No matter what it’s final form, we now know enough about AMLA to know it is going to require substantial changes to an institutions BSA/AML compliance policies and procedures.
It follows that AMLA compliance will require financial institutions to allocate additional budget: for people and tech. Since you have the 2023 budget in front of you, delaying planning for ALMA implementation makes no sense. After all, budgeting is a planning process, and the point of planning is to determine what you may have to spend and where the money will come from.
Regardless of how implemented, AMLA will mean at least the following:
For sure, AMLA will require your compliance program to include FinCEN’s national priorities. Do you know where your institution stands with the compliance procedures needed to accommodate those priorities? Obviously, you need to take a look and and consider the implications for your institution.
AMLA will require more monitoring and more compliance imperatives for crypto transactions. Do your ACH and Wire systems already have features that will track those? If they don’t, have you talked to your vendors, and do they have solid plans to beef up your tracking ability? Don’t forget these imperatives will have implications for your existing policy and procedures.

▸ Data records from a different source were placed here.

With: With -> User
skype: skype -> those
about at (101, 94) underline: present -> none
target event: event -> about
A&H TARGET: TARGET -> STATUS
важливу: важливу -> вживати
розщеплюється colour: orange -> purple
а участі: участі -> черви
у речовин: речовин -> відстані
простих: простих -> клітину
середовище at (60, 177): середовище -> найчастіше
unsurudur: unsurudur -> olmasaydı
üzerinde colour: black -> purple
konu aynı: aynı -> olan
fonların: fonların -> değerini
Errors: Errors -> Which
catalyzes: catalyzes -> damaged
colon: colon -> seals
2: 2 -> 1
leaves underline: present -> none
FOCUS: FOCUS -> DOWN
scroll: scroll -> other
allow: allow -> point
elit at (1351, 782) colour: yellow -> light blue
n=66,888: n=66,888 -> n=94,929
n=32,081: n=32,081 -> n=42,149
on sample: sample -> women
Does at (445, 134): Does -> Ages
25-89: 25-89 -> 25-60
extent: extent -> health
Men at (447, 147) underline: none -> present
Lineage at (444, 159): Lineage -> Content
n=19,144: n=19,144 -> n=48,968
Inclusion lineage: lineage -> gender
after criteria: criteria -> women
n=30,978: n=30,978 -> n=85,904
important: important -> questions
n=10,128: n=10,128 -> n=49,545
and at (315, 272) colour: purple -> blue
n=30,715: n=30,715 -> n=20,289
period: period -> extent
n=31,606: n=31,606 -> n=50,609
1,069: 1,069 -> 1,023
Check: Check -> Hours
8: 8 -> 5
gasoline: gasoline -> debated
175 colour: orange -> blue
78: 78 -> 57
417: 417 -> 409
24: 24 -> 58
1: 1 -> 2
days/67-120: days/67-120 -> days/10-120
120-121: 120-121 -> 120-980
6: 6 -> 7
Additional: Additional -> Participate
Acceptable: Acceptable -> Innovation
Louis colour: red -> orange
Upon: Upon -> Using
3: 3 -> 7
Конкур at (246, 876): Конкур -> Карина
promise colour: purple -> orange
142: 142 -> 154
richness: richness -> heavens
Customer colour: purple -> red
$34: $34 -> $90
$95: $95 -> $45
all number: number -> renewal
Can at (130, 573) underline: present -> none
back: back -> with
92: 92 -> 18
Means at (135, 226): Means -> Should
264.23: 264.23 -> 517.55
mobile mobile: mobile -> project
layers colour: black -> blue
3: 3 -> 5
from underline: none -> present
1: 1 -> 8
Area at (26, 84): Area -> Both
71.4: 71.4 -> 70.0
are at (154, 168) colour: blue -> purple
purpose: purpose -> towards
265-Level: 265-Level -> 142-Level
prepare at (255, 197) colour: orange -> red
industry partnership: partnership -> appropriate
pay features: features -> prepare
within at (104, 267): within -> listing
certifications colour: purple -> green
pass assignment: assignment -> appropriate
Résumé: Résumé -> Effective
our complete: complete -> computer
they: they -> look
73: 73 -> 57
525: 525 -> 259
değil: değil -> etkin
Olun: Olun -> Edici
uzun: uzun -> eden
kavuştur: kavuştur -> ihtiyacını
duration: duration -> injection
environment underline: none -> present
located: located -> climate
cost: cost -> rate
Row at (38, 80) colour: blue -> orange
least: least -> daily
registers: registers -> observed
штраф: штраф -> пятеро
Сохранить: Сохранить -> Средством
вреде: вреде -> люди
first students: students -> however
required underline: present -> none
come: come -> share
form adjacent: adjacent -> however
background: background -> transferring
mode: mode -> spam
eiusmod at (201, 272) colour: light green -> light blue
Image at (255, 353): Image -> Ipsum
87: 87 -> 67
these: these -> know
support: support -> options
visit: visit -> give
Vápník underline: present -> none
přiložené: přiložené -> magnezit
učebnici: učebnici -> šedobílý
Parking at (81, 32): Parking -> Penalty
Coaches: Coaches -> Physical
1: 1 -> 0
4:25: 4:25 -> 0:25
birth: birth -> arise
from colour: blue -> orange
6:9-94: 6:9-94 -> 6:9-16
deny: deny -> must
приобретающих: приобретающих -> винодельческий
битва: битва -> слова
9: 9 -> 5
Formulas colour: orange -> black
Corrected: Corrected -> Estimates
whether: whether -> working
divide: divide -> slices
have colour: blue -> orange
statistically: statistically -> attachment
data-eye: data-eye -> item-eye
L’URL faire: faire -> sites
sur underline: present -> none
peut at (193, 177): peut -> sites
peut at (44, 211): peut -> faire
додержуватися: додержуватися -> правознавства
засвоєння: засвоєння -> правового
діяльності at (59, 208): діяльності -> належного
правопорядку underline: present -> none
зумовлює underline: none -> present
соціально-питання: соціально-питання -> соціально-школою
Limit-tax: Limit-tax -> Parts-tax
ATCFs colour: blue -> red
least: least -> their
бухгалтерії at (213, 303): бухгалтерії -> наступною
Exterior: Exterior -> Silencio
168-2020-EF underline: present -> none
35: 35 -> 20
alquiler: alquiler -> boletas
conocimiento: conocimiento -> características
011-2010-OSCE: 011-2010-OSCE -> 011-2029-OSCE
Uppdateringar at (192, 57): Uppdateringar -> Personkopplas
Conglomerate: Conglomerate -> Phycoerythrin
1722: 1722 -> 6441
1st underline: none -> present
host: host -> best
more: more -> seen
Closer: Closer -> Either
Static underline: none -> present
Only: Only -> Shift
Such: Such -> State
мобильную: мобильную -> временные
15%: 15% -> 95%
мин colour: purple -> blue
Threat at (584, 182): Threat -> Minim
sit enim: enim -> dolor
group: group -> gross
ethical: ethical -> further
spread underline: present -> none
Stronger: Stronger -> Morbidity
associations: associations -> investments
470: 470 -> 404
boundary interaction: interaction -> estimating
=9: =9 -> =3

Your BSA/OFAC Risk Assessment is going to be under pressure to be more “risk focused”. You may have already heard about this from your auditor and examiner. My feeling is in 2022 and 2023, risk focused risk assessments are going to get real. Risk-focusing the risk assessment will require added work, data and some third-party expense. Again, your existing policy and procedures will be affected.
AMLA will likely formalize Sanction compliance, requiring changes to your policy and procedures. You are already seeing Sanctions taking more of your institution’s resources. Don’t count on that going away this year or next. Now that Sanctions have proven to be so successful, you can’t possibly believe their usefulness will be unrecognized by the BSA agencies. Be prepared to re-allocate employees and add some tech to your current systems.
And, then there’s the new whistle blower rules, which by the way, in my opinion, are pretty much ready to go. These new rules will require changes to your BSA/AML policy and procedure, which will have to have some sort of feedback system to gather, investigate and act upon reported issues efficiently and quickly—and to document what you have done.
This is not a case of “not knowing what we don’t know”
AMLA is going to become, in some form or other, a BSA/AML compliance reality, if not later in 2022, then early in 2023. We may not know all the details, but we understand the substance. It is all but certain financial institutions will need to beef up resources to one extent or another. So, at a minimum, you should, at least, preparing a 2023 budget to deal with the variables introduced by the AMLA eventuality.
What I propose you do now.
- Research the proposed requirements. Make note of areas in which your institution will need to make changes in your policies and procedures.
- Break each of those changes down into the estimated people-time required to implement. This will help decide whether you have the people-resources to comply. If you don’t, what will it cost to add and train the added staff.
- Looking at the potential requirements, decide whether your existing systems can support the required monitoring and reporting. Will you need to beef up your systems? Buy additional tech? Talk with your current system providers. Are they prepared? Do they have timelines for delivering the reporting you need? Will your internal people have to create added the added reporting? Can they actually do this? What resources will they need, and which of those resources will require added budget. This will help you understand the amount of added tech and tech-support you’ll need.
- Add it all together, itemized by the specific AMLA compliance requirement. Now you have a “total budget impact” of the potential compliance requirement.
- Once you know the potential impacts, provide your management will the details they’ll need to make decisions if, and when, the implementing AMLA regs become real. And, thanks to you, they’ll be ready to act.
Planning to plan for AMLA is not the same thing as preparing. You can’t prepare until you have a plan. You can’t plan until you do research and account for the variables. All that takes time: time to gather data, time to contemplate the implications and time to run down the costs. That’s why procrastinating is a mistake. AMLA is coming. It’s time to get your institution prepared.